++++ SOURCE DOCUMENT
If rape culture is such a big problem on campuses, why are there events like this?

Campus Reform reports.

Wash. U. students learn about kink, make crafts from contraceptives at Sex Week

This week is “Sex Week” at Washington University in St. Louis, where students can learn about sex toys, “the politics of pleasure,” and how to make crafts out of contraceptives.

The annual program is hosted by the school’s Peer Health Educators (PHEs), student volunteers who receive training on wellness issues such as stress management, lower-risk drinking, and safer sex, which they then promote on campus through events like Sex Week.

According to the PHE Facebook page, there is one activity scheduled each day from Monday through Friday, and while most of the events focus on the recreational side of sex, there is also a free screening for sexually-transmitted infections (STIs).

Sex Week 2016 kicked off Monday night with an event called “Let’s Talk about Sex (Toys),” which organizers billed as a place to learn “everything you want to know about sex toys,” complete with abundant examples.
++++++++
*ACTIVITY LIST*:
(1) Do these statements agree with the Sex Week article? Answer yes or no for each, and quote the words that decide it.
(a) Sex Week is hosted by the school's Peer Health Educators.
(b) Two activities are scheduled each day of the week.
(c) Students must pay for the STI screening.
(2) According to the Sex Week article, what was the event that opened Sex Week 2016 on Monday night?
(3) Pick up the Sex Week article after its last sentence and continue it.
++++ RECORDS PROVIDED
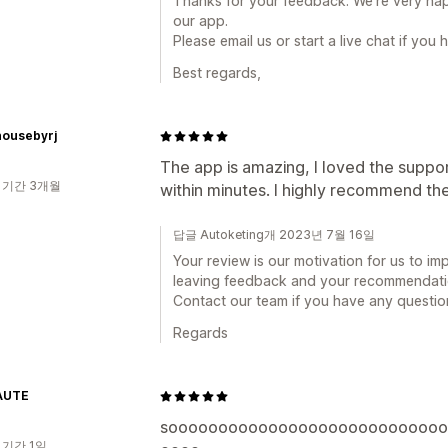
Thanks for your feedback. We're very hap
our app.
Please email us or start a live chat if you
Best regards,
housebyrj
The app is amazing, I loved the suppo
 기간 3개월
within minutes. I highly recommend th
답글 Autoketing개 2023년 7월 16일
Your review is our motivation for us to im
leaving feedback and your recommendati
Contact our team if you have any questio
Regards
AUTE
sooooooooooooooooooooooooooo
 기간 1일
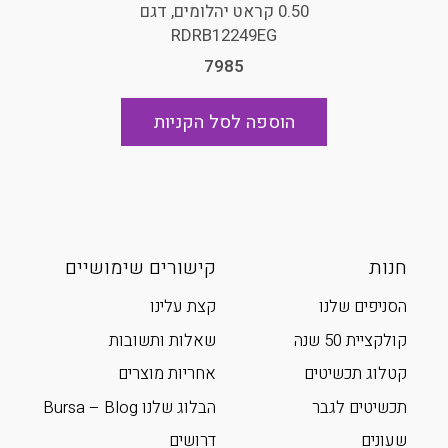
0.50 קראט יהלומים, דגם
RDRB12249EG
7985
הוספה לסל הקניות
חנות
קישורים שימושיים
הסניפים שלנו
קצת עלינו
קולקציית 50 שנה
שאלות ותשובות
קטלוג תכשיטים
אחריות מוצרים
תכשיטים לגבר
הבלוג שלנו Bursa – Blog
שעונים
דרושים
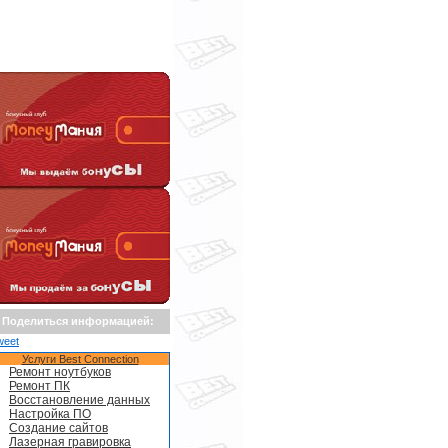
Поделиться информацией:
weet
Услуги Best Connection
Ремонт ноутбуков
Ремонт ПК
Восстановление данных
Настройка ПО
Создание сайтов
Лазерная гравировка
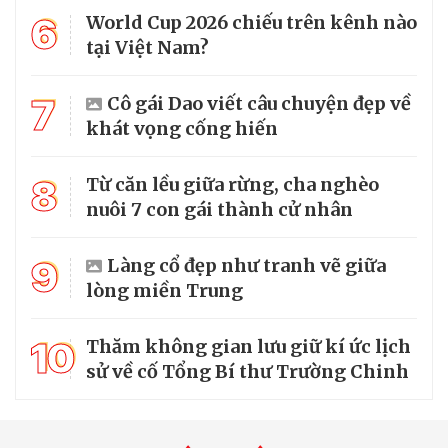
6
World Cup 2026 chiếu trên kênh nào
tại Việt Nam?
7
Cô gái Dao viết câu chuyện đẹp về
khát vọng cống hiến
8
Từ căn lều giữa rừng, cha nghèo
nuôi 7 con gái thành cử nhân
9
Làng cổ đẹp như tranh vẽ giữa
lòng miền Trung
10
Thăm không gian lưu giữ kí ức lịch
sử về cố Tổng Bí thư Trường Chinh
++++++++
*ANSWERS FOR THE TASKS*:
(1)
(a) Yes: "The annual program is hosted by the school’s Peer Health Educators (PHEs)"
(b) No: "there is one activity scheduled each day from Monday through Friday"
(c) No: "there is also a free screening for sexually-transmitted infections (STIs)"

(2) An event called “Let’s Talk about Sex (Toys).”

(3)
The discussion was led by an employee from Box, a local retailer that “sells high-quality, non-toxic sex toys with a focus on those who are often invisible to the rest of society, people of color, differently-abled persons, and folks on the LGBTQQI spectrum,” and which the PHEs describe more succinctly as a “feminist sex store.”

After an interlude for STI testing Tuesday, the Sex Week programming resumed Wednesday with “ Java and Justice: The Politics of Pleasure,” a conversation co-hosted by the university’s Social Justice Center about “who gets to have sexual pleasure and who doesn’t” that, the PHEs helpfully note, took place on “hump day of Sex Week.”